Un sorriso strano era comparso sul viso tranquillo della signora M.R.
Il sorriso “strano”, ossia “la bocca storta” si era notato la prima volta in prossimità del Natale 2002.
Si era pensato ad una paresi facciale da freddo (“a frigore”, come si dice in termini tecnici), ma poi non guariva, come di solito avviene, senza lesciare traccia. Si pensò bene di approfondire con una Risonanza Magnetica, che rivelò la causa di questa anomalia: un meningioma di circa 3 cm. premeva sul nervo facciale e spiegava lo strano sorriso!
Lo sgomento era in parte temprato dal fatto che il meningioma è, per definizione, un tumore benigno. L’angoscia riafforava quando lo specialista spiegava alla signora MR ed ai familiari che il tumore, benchè benigno, si era sviluppato in uno dei posti più difficili da raggiungere ed era suscettibile di crescita ulteriore, con danni aggiuntivi sulle strutture nervose ed al limite anche per la vita.
Cosa fare ?
Allo sgomento subentrava la necessità di una decisione. All’ansia del cos’è, subentrava l’ansia della scelta terapeutica più adeguata. Venivamo consultati e spiegavamo le possibilità terapeutiche che fondamentalmente si riducevano a tre:
- aspettare e monitorare la crescita del meningioma, intervenendo solo qualora avesse dato segni di ulteriore crescita
- radiochirurgia stereotassica
- l’intervento chirurgico.
Era questa l’opzione che noi suggerivamo, in considerazione del fatto che per quanto rischioso e difficile, l’intervento avrebbe consentito di liberare il nervo facciale con possibile recupero dei movimenti del volto dal lato paralizzato. Il vantaggio principale sarebbe stato quello di estirpare o ridurre drasticamente la massa tumorale impedendo che il tumore, lasciato a sè ed espandendosi, danneggiasse ulteriormente le strutture circostanti. Sarebbero stati a rischio, la sensibilità del viso, la coordinazione dei movimenti, l’udito, la deglutizione ed infine le funzioni cardiocircolatorie e respiratorie con coma e morte nel caso di un’evoluzione estrema ed incontrollabile.
L’intervento
La signora ed i suoi familiari accolsero il suggerimento. L’intervento consisteva nell’apertura di una delle parti più basse e posteriori del cranio, subito dietro e sotto l’orecchio. In termini tecnici si parla di approccio retrosigmoideo, uno dei pià difficili e delicati da eseguirsi per la ricchezza di strutture “sulla via”, ma uno dei migliori per il controllo del nervo facciale, dell’udito e per la riuscita dell’intervento. Questo poteva essere effettuato in posizione seduta o semiprona (park bench).
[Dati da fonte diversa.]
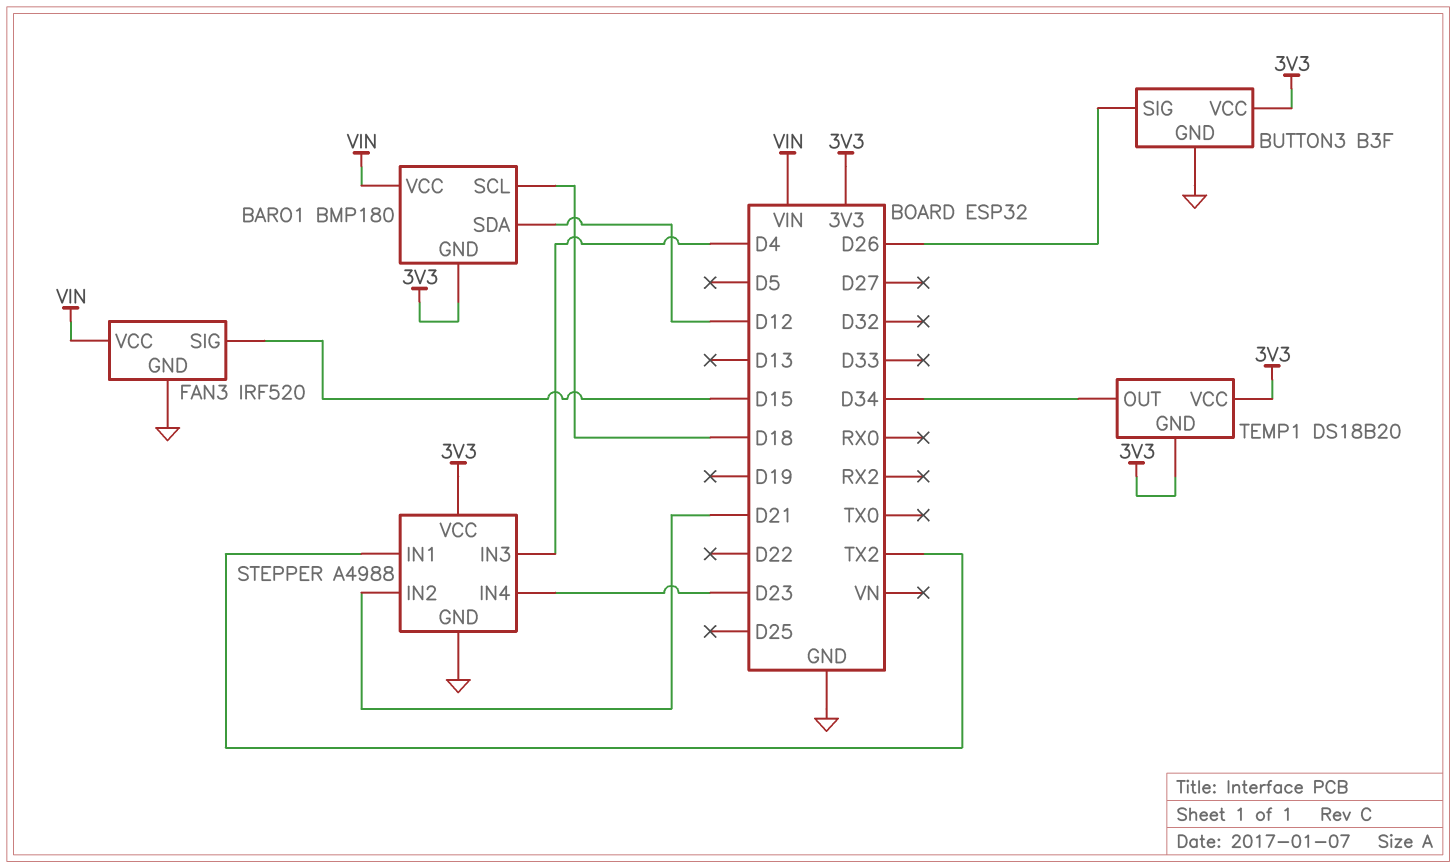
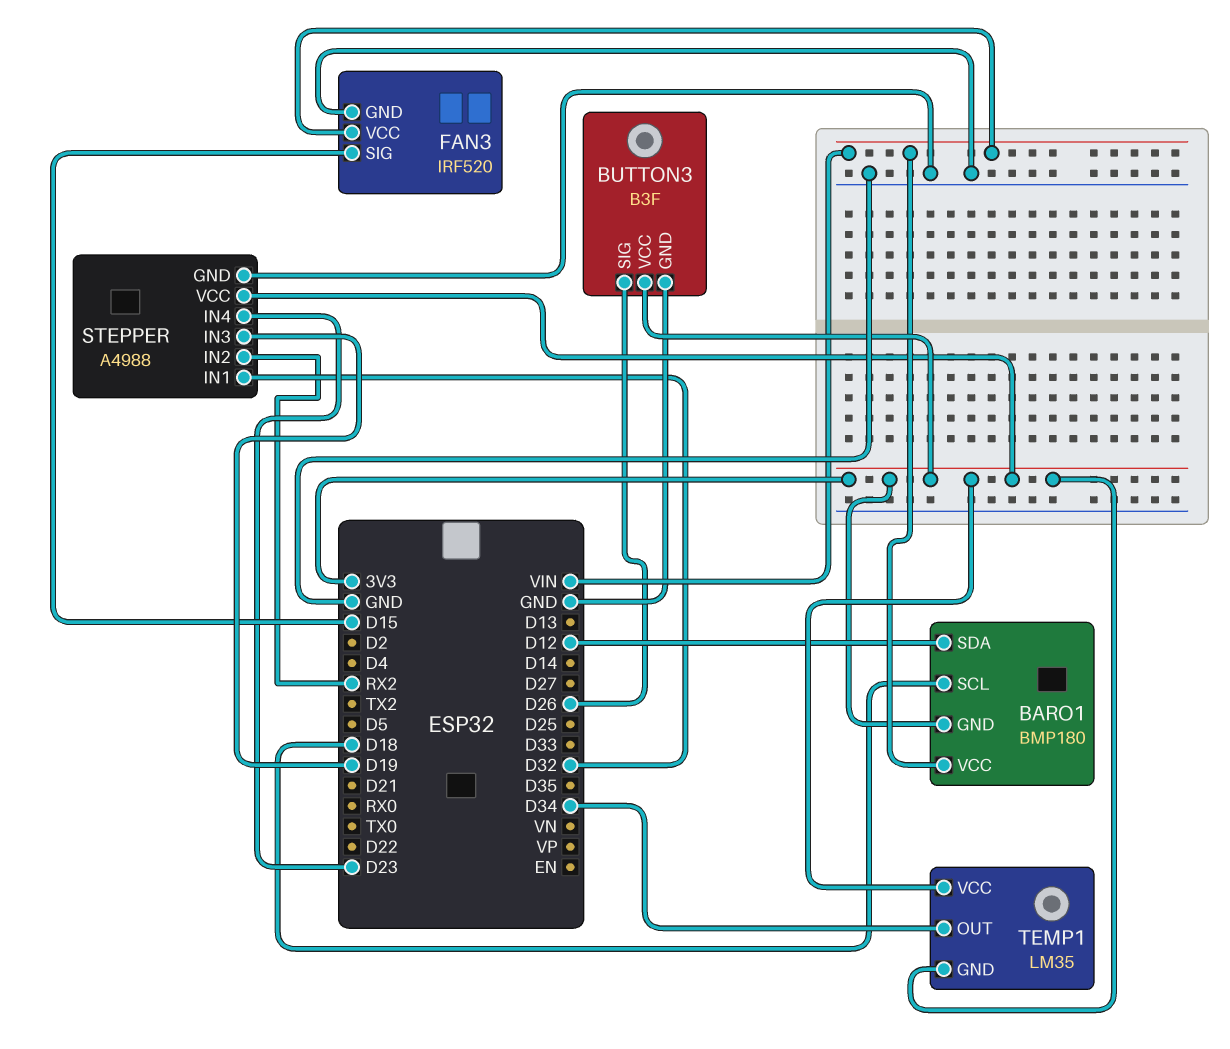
STEPPER pin IN1: TX2 -> D32
STEPPER pin IN2: D21 -> RX2
STEPPER pin IN3: D4 -> D19
TEMP1: DS18B20 -> LM35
Fu scelta la posizione semiprona per evitare il rischio di embolie gassose, talora fatali, per quanto più scomoda per il chirurgo.
Con l’ ausilio di un turbotrapano fu scoperto il seno sigmoideo e rimossi circa 3 cm quadrati di osso raggiungendo la parte più laterale del cervelletto. A questo punto col microscopio operatorio fu esposto il tumore, con impianto nella parte più profonda dell’angolo ponto cerebellare. Si visualizzò il nervo facciale che venne costantemente monitorato con l’aiuto della dr.ssa Conti, responsabile del servizio di neurofisiopatologia al S. Filippo Neri, e con la bipolare ed il coblatore, il tumore venne dapprima svuotato e poi rimosso in blocco con risparmio del nervo facciale.
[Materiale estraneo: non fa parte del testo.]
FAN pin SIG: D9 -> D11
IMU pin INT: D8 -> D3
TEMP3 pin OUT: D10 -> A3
Il decorso post-operatorio
La signora si svegliò regolarmente, ma per prudenza fu tenuta due giorni in terapia intensiva.
In reparto cominciò ad alzarsi e riferì un miglioramento del movimento del facciale, potendo gonfiare le gote e chiudere con più efficacia l’occhio destro, cosa che prima non poteva fare. Il sorriso finalmente si avvicinava alla normalità e soprattutto era più sereno. Un controllo RM dimostrò la rimozione del tumore ed è riportata nella figura a sinistra.
A destra la signora “sorride” ad oltre un anno dall’intervento, eseguito il 22 giugno 2003. La motilità del viso si è normalizzata e la signora può sorridere. L’ultima risonanza è normale ed esclude la presenza di recidive.